Rupiah Diprediksi Kembali Melemah, Investor Waspadai Kebijakan Suku Bunga BI

Ringkasan
- Projeksi pelemahan rupiah terhadap dolar AS menjelang pengumuman RDG Bank Indonesia, dipicu oleh data ekonomi Indonesia yang lemah dan kekhawatiran suku bunga.
- Kondisi global, seperti meningkatnya tensi dalam perundingan damai Ukraina-Rusia, juga turut menekan nilai tukar rupiah.
- Analis memperkirakan rupiah berpotensi melemah pada kisaran Rp 16.250 hingga Rp 16.350 per dolar AS, dipengaruhi pula oleh rilis risalah rapat The Fed dan data inflasi AS yang meningkat.

Sejumlah ekonom memproyeksi rupiah masih akan melanjutkan pelemahan terhadap dolar AS. Hal ini terjadi menjelang pengumuman hasil Rapat Dewan Gubernur (RDG) Bank Indonesia (BI) pada Februari 2025, yang dijadwalkan siang ini.
Analis Doo Finansial Futures Lukman Leong menyebut data ekonomi Indonesia yang masih lemah turut memicu kekhawatiran pasar. "Data ekonomi yang masih lemah juga memicu kekhawatiran prospek suku bunga menjelang RDG BI siang ini," ujarnya kepada Katadata.co.id, Rabu (19/2).
Selain faktor domestik, kondisi global juga berperan dalam pelemahan rupiah. Lukman melihat peningkatan tensi dalam perundingan damai Ukraina-Rusia yang turut menekan mata uang rupiah.
"Rupiah diperkirakan berpotensi melemah dengan kisaran Rp 16.250 hingga Rp 16.350 per dolar AS," ujarnya.

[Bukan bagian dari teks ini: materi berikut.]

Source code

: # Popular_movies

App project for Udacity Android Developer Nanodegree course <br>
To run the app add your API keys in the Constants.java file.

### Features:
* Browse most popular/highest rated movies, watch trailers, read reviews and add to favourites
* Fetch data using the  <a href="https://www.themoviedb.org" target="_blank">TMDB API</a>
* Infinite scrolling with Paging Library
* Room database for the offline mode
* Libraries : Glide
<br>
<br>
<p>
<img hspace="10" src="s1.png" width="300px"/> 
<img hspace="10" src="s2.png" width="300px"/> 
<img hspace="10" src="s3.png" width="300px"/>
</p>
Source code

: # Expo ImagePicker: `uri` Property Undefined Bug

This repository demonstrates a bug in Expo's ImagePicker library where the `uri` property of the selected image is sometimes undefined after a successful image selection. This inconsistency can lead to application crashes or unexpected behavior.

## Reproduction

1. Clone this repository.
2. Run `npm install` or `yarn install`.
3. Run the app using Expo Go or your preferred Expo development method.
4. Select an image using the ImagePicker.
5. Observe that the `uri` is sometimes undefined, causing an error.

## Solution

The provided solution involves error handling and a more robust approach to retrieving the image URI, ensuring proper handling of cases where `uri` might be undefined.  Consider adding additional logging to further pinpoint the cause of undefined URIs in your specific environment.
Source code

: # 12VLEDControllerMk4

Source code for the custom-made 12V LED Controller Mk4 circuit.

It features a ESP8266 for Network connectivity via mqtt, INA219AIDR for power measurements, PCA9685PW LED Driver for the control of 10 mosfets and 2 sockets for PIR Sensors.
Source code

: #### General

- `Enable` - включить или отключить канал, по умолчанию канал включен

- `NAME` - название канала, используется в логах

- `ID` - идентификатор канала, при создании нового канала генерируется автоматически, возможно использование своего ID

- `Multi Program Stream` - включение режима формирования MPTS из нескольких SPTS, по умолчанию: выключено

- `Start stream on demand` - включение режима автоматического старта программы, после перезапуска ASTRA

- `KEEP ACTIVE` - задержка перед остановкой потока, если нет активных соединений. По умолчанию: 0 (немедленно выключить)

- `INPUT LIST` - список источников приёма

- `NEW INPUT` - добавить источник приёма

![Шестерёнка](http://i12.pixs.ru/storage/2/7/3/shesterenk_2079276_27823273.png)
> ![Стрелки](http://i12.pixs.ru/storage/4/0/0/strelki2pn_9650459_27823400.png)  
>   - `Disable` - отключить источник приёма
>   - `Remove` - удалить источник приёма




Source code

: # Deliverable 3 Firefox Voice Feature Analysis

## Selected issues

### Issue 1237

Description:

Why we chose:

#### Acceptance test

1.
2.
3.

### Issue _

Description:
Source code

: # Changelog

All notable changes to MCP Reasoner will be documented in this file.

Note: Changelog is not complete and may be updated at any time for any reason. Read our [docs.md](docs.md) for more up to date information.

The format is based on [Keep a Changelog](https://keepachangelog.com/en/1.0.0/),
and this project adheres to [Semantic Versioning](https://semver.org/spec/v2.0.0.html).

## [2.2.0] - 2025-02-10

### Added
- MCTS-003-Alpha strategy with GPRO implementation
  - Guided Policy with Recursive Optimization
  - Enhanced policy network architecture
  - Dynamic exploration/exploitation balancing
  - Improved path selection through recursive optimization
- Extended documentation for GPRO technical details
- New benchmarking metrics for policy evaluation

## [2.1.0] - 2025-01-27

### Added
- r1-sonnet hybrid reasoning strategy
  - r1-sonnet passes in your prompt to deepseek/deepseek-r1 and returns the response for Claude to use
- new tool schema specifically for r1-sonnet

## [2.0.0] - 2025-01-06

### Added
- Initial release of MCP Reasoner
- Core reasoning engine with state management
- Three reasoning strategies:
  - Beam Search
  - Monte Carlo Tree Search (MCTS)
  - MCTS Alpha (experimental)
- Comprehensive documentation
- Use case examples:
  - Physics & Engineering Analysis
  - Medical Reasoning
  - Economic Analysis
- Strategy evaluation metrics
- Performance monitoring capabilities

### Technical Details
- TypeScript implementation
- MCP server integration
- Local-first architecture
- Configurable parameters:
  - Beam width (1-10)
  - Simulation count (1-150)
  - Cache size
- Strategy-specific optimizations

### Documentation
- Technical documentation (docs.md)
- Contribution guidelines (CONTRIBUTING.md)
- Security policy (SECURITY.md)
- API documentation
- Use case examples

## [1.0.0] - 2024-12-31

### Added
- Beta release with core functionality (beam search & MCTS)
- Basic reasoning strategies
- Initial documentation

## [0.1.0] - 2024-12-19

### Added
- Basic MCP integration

Berdasarkan data Bloomberg pukul 09.15 WIB, rupiah dibuka melemah pada level Rp 16.355 per dolar AS, turun 77 poin atau 0,47% dari penutupan sebelumnya.
Senada dengan Lukman, pengamat pasar uang Ibrahim Assuaibi juga memproyeksikan rupiah akan terus melemah. "Mata uang rupiah akan fluktuatif namun ditutup melemah di level Rp 16.260 hingga Rp 16.320 per dolar AS," kata Ibrahim.
Menurutnya, fokus investor pekan ini akan tertuju pada rilis risalah rapat Federal Reserve (The Fed) pada Januari 2025. Hal ini bertujuan untuk memahami bagaimana para pembuat kebijakan mempertimbangkan risiko perang tarif, menyusul kebijakan perdagangan Presiden Amerika Serikat Donald Trump.
Ibarahim menyampaikan data minggu lalu menunjukkan harga konsumen AS meningkat pada laju tercepat dalam hampir 18 bulan terakhir.
"Ini memperkuat pesan The Fed bahwa mereka tidak terburu-buru untuk melanjutkan pemotongan suku bunga di tengah meningkatnya kekhawatiran ekonomi," kata Ibrahim.